It’s going to go from bad to worse for commodity producing economies.
Now that China has devalued its currency, the yuan, the commodity producing countries that sell their raw materials to China — the biggest consumer of commodities in the world — will also start to feel pressure on their economies.
“Our commodity team has estimated that a 1% move in CNY is associated with a 0.5-0.6% decline in USD commodity prices,” wrote Bank of America in a note following the yuan devaluation.
That means Brazil, Australia, South Korea and Chile will be hit the hardest.
The problem is that they have been getting clobbered by a decline in commodity prices since the beginning of this summer. That was in part due to falling Chinese demand for raw materials.
Now that a cheaper yuan will also be dragging down commodities prices, exporters to China are really going to start to feel the burn.
What’s more, no one really knows exactly where the yuan will fall to. The People’s Bank of China said that it would allow the value of the yuan to be determined by the market.

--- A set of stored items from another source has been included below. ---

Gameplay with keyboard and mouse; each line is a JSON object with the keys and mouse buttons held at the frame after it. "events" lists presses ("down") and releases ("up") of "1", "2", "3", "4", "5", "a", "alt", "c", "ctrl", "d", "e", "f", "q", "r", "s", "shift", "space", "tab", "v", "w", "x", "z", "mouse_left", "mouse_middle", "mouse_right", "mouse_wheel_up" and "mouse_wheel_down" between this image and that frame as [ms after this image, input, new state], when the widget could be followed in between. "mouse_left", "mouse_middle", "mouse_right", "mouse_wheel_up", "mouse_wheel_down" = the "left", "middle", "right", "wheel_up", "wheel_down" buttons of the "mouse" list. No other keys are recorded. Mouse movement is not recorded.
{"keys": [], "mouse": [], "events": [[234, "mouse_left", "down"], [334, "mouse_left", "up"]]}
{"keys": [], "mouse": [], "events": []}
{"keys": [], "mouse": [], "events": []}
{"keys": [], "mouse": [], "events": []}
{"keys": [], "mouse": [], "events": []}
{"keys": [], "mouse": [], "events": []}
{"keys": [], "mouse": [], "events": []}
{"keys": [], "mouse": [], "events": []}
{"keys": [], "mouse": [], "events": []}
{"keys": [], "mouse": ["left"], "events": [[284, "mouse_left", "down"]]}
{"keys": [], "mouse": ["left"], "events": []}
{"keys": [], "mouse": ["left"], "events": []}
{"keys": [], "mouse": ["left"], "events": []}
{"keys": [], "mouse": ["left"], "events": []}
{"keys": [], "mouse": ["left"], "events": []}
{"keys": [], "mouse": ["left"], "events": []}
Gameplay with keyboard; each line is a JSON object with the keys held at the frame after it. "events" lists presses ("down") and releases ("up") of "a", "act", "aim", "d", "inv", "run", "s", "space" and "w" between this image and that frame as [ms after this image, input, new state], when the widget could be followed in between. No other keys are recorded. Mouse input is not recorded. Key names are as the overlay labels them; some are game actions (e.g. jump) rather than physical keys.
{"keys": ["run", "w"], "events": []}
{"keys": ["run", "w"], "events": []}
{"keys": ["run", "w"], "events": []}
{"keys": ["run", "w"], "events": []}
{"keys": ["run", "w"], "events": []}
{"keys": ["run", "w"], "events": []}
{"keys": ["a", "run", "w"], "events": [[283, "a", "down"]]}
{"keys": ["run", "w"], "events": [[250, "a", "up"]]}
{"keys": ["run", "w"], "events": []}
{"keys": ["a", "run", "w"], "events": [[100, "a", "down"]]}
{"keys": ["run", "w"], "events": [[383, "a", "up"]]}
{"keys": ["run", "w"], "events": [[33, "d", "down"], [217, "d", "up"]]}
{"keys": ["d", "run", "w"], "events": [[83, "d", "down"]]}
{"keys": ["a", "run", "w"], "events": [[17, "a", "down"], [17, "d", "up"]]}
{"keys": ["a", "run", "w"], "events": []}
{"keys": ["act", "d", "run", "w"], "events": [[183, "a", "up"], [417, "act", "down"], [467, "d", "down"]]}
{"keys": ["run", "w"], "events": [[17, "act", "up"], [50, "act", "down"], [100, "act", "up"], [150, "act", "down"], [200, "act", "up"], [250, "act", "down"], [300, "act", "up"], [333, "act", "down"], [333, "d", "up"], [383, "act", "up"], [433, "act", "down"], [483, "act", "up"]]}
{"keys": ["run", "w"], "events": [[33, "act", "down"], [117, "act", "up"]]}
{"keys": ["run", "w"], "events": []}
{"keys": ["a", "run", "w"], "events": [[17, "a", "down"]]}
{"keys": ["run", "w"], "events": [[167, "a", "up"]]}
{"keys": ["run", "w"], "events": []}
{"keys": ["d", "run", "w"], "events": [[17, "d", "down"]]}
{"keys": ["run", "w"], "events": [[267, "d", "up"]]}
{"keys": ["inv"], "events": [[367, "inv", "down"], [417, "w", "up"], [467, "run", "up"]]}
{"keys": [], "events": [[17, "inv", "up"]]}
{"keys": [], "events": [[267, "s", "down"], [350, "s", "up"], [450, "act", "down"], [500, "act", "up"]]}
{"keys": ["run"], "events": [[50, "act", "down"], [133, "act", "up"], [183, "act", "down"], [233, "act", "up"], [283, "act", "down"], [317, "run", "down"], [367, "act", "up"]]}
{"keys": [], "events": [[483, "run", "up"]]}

The yuan has two values; onshore and offshore. The onshore yuan is controlled by the government, while theoff shore yuan tends to reflect the market’s value of the currency more closely.
This 2% devaluation of the onshore yuan, however, has not brought the two currencies back into alignment. The offshore yuan also fell 2.5% on the news of the devaluation.
That means the market likely believes the onshore yuan could fall further.
That means commodities prices may fall further.
And where this will stop, nobody knows.